### WHAT YOU NEED TO DO
Of the entries below, return only those lines from the line with "Table 6. Insulation materials and their" to the line with "Figure 2. Representative", exactly, both included.

### EXTRACTED DATA
==================================================

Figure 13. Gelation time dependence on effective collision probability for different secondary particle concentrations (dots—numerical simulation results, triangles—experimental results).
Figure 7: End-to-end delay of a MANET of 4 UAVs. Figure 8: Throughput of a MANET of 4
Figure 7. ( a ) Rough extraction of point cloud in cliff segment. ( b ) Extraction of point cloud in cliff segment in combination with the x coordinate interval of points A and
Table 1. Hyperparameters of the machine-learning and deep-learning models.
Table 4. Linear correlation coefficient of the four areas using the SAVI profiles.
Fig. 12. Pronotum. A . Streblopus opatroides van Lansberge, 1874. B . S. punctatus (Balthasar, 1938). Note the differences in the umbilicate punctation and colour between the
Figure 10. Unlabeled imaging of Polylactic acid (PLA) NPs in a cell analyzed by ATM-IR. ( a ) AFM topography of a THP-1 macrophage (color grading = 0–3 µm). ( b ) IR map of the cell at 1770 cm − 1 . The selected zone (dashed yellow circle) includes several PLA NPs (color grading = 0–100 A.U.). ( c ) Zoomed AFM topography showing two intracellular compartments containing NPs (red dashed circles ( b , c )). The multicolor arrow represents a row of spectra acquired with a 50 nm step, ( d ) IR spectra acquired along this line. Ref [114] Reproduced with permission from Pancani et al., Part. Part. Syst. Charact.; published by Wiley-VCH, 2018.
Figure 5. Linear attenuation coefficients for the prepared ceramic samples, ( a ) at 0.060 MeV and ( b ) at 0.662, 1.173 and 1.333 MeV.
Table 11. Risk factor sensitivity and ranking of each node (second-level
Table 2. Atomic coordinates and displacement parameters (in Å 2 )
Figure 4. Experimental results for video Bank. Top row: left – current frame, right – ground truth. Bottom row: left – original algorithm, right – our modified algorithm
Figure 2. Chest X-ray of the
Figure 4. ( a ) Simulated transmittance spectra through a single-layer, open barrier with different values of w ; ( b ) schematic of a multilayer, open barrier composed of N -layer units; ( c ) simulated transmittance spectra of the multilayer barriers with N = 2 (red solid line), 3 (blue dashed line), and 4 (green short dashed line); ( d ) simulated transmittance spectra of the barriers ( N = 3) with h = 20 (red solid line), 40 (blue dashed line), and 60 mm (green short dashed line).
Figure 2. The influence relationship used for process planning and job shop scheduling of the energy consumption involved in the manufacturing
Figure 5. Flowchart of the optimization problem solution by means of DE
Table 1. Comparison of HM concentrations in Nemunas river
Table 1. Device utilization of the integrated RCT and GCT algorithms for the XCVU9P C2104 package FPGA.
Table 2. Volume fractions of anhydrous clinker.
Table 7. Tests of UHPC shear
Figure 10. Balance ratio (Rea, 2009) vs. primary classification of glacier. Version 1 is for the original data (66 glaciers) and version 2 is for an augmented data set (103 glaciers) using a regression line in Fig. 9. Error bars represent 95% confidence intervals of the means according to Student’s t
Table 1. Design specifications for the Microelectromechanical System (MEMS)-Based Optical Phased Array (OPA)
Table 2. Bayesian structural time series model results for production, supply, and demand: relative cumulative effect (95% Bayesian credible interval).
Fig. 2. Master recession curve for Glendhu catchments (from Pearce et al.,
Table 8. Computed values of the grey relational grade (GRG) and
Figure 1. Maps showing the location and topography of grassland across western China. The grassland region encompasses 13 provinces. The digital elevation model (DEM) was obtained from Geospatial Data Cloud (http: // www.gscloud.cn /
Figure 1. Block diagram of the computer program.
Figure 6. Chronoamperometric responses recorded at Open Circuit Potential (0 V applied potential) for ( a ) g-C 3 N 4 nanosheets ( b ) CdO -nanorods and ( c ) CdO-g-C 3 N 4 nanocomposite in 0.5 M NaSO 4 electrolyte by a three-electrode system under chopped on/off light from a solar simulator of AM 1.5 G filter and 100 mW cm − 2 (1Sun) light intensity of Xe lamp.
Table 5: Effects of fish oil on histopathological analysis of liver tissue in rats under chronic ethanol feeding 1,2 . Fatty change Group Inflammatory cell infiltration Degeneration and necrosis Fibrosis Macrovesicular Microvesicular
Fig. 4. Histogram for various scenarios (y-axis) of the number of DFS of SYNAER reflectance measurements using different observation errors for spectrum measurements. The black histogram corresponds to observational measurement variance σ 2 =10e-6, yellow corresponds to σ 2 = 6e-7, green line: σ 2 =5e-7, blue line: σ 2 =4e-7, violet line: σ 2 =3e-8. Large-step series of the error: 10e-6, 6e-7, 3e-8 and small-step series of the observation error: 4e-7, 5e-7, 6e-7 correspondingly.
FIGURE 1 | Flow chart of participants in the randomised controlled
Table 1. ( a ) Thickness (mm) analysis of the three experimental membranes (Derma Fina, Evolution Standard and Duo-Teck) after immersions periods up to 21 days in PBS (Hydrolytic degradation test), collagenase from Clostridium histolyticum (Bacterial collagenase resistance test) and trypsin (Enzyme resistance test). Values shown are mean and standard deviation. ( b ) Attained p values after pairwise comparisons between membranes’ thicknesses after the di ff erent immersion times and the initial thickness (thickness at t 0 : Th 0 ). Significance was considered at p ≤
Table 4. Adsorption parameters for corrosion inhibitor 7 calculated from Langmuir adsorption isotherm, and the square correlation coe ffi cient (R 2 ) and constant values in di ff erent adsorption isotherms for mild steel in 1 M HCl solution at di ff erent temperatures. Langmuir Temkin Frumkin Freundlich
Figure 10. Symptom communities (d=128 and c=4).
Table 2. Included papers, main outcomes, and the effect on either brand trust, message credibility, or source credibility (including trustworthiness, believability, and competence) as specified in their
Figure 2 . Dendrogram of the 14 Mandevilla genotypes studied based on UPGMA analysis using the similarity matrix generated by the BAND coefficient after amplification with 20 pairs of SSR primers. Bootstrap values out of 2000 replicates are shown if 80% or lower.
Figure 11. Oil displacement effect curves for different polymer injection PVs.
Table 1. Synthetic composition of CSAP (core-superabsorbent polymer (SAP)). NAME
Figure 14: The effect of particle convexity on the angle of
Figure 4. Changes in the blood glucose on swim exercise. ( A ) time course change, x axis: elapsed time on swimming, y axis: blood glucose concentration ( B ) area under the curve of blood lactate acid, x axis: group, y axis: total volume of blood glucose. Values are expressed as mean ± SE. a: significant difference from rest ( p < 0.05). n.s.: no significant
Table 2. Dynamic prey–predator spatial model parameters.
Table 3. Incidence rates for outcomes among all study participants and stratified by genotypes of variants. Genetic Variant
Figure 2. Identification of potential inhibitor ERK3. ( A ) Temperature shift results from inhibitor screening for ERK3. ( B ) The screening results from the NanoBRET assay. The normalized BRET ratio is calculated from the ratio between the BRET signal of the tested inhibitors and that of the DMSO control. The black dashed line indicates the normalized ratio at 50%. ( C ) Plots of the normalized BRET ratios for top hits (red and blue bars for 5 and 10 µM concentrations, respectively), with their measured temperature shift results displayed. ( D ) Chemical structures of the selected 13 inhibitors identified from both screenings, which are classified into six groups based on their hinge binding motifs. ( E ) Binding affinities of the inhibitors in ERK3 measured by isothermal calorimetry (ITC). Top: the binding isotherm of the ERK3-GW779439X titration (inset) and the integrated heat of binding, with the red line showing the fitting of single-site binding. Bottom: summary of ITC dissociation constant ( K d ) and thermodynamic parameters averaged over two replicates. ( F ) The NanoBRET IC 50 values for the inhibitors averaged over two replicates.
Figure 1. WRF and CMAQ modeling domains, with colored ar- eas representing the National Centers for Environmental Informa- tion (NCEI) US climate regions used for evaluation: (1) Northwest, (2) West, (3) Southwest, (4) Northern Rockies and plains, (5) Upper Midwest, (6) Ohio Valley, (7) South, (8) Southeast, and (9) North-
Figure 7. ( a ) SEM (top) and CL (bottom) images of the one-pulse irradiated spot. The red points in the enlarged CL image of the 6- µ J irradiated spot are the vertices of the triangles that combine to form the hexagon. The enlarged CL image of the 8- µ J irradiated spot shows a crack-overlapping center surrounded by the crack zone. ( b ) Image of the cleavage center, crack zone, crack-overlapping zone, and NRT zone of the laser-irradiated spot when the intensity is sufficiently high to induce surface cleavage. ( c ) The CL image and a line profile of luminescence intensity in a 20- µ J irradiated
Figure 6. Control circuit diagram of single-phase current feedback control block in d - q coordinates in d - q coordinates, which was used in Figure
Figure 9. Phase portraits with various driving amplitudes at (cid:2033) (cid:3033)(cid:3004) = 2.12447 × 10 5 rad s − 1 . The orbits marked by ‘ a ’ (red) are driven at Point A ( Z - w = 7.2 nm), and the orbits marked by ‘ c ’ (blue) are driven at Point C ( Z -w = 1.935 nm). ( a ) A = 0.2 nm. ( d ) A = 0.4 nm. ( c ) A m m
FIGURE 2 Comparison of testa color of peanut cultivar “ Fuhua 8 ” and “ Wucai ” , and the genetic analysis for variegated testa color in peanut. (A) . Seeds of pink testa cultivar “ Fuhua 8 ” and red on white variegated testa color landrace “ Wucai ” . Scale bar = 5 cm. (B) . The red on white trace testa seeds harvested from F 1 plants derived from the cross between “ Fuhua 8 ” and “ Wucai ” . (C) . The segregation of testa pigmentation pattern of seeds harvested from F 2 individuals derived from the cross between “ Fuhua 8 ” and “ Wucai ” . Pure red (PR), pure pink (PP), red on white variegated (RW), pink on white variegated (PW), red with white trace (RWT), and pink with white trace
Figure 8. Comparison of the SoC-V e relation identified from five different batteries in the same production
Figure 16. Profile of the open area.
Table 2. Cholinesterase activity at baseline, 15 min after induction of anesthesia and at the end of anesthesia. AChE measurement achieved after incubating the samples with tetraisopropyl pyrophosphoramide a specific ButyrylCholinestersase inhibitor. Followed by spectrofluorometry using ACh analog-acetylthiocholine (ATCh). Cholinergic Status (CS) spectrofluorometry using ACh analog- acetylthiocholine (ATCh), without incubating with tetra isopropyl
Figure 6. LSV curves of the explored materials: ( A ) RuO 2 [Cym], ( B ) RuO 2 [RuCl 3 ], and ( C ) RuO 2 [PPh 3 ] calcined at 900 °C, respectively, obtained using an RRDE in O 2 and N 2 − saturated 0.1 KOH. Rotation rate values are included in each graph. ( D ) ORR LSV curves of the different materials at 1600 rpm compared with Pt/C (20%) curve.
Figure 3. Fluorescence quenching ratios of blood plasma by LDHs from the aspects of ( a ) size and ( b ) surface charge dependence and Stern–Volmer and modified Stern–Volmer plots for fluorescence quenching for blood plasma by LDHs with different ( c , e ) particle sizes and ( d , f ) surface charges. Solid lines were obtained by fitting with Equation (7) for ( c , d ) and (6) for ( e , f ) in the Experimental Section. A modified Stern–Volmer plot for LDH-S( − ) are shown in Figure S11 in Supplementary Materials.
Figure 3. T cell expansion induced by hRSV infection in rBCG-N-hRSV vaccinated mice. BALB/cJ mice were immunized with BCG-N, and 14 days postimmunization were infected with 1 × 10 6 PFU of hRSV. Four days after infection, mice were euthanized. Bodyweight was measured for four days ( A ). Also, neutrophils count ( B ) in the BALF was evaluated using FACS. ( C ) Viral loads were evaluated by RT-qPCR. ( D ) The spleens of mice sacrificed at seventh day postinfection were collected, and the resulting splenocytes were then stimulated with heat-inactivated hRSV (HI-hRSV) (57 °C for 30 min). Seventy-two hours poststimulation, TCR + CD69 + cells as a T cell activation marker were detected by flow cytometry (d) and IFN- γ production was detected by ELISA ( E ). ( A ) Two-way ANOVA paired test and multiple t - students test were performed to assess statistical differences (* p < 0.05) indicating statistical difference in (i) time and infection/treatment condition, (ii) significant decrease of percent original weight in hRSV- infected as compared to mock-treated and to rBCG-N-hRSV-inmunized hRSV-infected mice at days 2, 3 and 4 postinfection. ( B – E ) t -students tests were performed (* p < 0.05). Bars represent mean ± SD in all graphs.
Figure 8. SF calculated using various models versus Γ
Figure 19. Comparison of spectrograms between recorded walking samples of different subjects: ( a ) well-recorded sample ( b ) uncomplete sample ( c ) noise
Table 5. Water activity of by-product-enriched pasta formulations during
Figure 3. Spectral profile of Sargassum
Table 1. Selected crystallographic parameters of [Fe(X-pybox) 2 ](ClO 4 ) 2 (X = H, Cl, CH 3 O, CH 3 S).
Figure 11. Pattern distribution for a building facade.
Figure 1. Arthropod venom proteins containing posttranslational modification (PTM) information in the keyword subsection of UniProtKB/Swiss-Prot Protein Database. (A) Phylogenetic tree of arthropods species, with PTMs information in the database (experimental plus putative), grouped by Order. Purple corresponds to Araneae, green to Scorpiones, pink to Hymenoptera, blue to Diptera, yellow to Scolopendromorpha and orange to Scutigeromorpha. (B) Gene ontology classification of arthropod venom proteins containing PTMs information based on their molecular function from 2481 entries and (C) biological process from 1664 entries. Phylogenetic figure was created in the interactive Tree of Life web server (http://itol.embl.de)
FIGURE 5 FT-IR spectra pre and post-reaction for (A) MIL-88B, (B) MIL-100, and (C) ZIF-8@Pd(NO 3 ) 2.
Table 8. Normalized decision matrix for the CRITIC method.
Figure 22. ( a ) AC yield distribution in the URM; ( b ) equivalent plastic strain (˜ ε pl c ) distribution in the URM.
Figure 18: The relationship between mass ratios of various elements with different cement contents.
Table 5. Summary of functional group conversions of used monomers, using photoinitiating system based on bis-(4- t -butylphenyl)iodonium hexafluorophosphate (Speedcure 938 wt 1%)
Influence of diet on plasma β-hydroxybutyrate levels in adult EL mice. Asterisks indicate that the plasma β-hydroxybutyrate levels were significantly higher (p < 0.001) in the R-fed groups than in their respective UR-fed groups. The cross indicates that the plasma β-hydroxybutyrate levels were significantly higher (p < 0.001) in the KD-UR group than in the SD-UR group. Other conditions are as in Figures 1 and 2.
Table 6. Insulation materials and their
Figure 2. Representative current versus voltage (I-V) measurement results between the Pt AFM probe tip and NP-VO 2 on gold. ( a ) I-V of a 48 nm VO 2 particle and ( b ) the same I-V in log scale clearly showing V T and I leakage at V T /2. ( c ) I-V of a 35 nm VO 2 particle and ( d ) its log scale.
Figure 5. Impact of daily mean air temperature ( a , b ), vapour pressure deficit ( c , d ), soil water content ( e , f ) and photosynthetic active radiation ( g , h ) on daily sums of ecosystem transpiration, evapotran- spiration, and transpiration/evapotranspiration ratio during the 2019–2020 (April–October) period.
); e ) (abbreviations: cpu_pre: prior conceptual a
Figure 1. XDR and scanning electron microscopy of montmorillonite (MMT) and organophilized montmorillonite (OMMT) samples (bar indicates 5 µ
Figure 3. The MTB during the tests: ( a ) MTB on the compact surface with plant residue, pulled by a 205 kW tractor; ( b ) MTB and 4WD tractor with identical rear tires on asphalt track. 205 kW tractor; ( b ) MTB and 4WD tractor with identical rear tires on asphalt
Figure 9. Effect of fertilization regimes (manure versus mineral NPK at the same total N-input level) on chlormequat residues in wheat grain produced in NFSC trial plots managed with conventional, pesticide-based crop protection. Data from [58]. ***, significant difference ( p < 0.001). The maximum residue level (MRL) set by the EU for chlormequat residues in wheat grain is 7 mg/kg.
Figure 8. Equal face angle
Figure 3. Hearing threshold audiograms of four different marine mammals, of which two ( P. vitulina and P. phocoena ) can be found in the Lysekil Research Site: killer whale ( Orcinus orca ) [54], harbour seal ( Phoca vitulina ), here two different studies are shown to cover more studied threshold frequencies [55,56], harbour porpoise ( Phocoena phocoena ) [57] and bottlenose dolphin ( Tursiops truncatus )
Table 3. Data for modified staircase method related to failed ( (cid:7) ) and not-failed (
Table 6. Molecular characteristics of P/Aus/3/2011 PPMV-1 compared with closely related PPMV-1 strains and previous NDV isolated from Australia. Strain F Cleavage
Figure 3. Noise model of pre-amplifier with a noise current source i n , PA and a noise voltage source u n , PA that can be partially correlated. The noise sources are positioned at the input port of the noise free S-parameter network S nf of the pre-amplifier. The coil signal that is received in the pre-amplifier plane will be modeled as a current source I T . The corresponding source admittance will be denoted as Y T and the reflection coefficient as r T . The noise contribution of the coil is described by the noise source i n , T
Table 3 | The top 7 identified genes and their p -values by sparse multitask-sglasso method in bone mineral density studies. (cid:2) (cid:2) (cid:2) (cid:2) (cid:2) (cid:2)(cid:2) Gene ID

==================================================

### RESULT OF THE TASK
Table 6. Insulation materials and their
Figure 2. Representative current versus voltage (I-V) measurement results between the Pt AFM probe tip and NP-VO 2 on gold. ( a ) I-V of a 48 nm VO 2 particle and ( b ) the same I-V in log scale clearly showing V T and I leakage at V T /2. ( c ) I-V of a 35 nm VO 2 particle and ( d ) its log scale.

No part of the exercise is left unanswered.